U.S. shale might blunt OPEC efforts in 2018
The commentary atop the International Energy Agency's monthly oil report published Thursday is headlined "Happy New Year?" — and the question mark there matters because IEA says it might not be joyous for OPEC. That's because rising U.S. shale production is blunting efforts by the cartel and Russia to tighten the market by extending their production-limiting through the end of 2018, a decision made last month in Vienna.
Why it matters: It's another sign of how the shale surge has re-shaped global crude markets and created big challenges for petro-states including Saudi Arabia and Russia.
Notes from the report:
- "2018 may not necessarily be a happy New Year for those who would like to see a tighter market," IEA notes.
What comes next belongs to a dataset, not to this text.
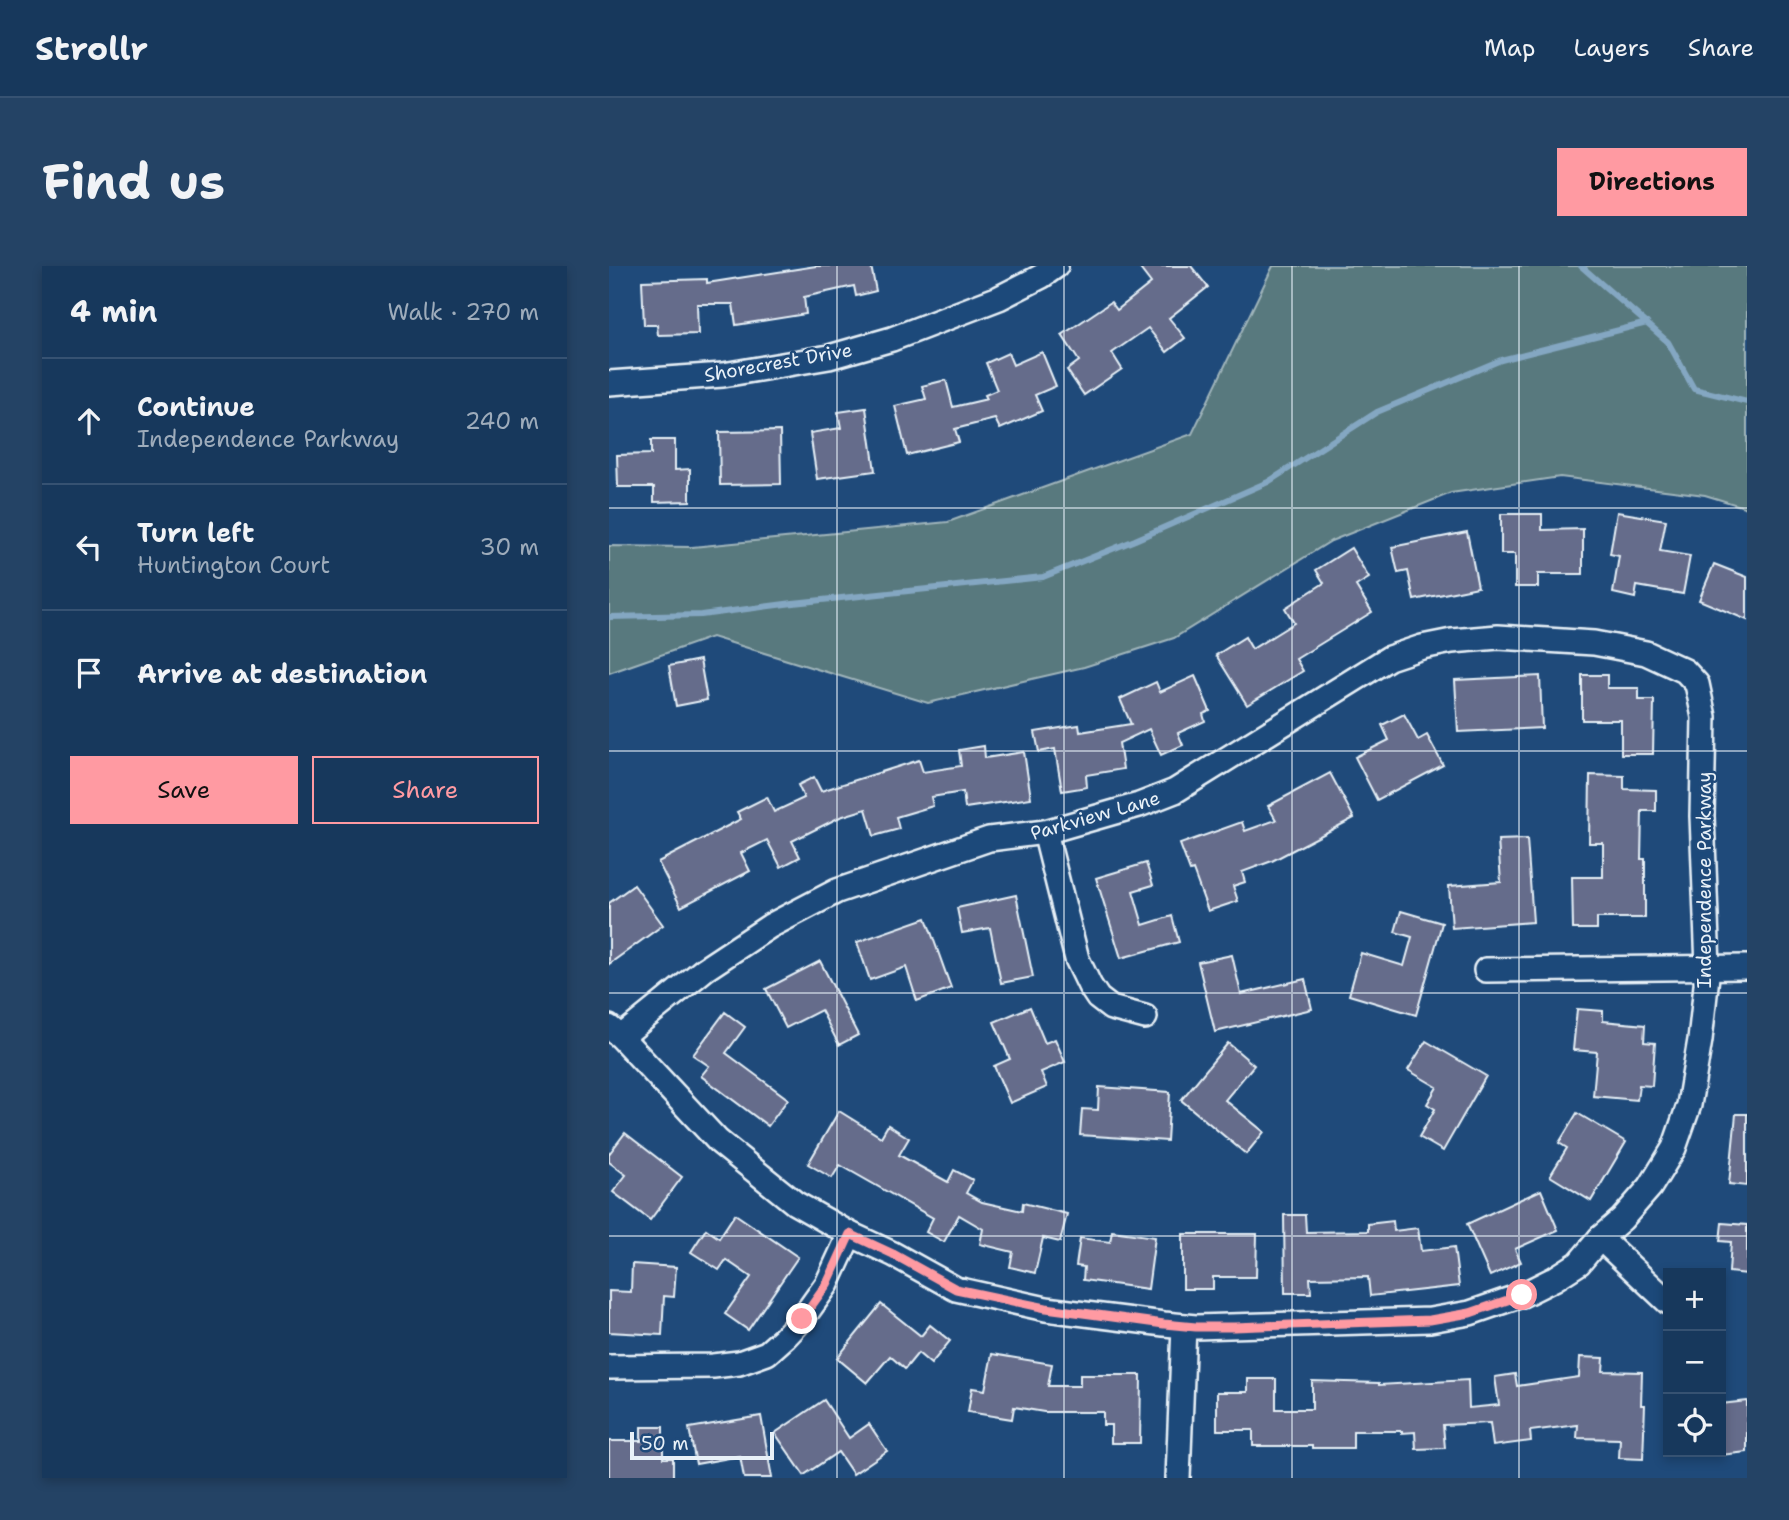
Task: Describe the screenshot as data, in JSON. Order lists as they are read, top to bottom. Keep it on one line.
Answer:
{"streets":{"street":["Shorecrest Drive","Parkview Lane","Independence Parkway"]},"crossings":[["Parkview Lane","Independence Parkway"]],"scale_bar":"50 m","page":{"header":"Strollr","nav":["Map","Layers","Share"],"buttons":["Directions",["Save","Share"]],"title":"Find us","heading":["4 min","Walk · 270 m"],"list":[["Continue","Independence Parkway","240 m"],["Turn left","Huntington Court","30 m"],"Arrive at destination"],"map_buttons":["+","−"],"scale":"50 m"}}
- The IEA says there could be a global crude surplus of 200,000 barrels per day in the first half of the year.
By the numbers: The IEA has raised its forecast for U.S. crude oil production growth to 390,000 barrels per day this year and sees it surging by another 870,000 barrels per day in 2018. Overall, they're now forecasting production growth of 1.6 million barrels per day in 2018 from non-OPEC producers worldwide — that's 200,000 barrels higher than their previous monthly report.
But their forecast for oil demand growth remains at 1.3 million barrels per day next year. They see the surplus in the first half of the year eventually giving way to a deficit of similar size in the second half, "leaving 2018 as a whole showing a closely balanced market," IEA said.
Bottom line: "A lot could change in the next few months but it looks as if the producers’ hopes for a happy New Year with de-stocking continuing into 2018 at the same 500 kb/d pace we have seen in 2017 may not be fulfilled," IEA said.
Yes, but: The report acknowledges that getting shale right is tricky business, and there's lots of discussion these days of a push for stronger returns rather than simply "headlong expansion."
- "The flexibility and ingenuity of the shale sector raises challenges to forecasters," IEA said.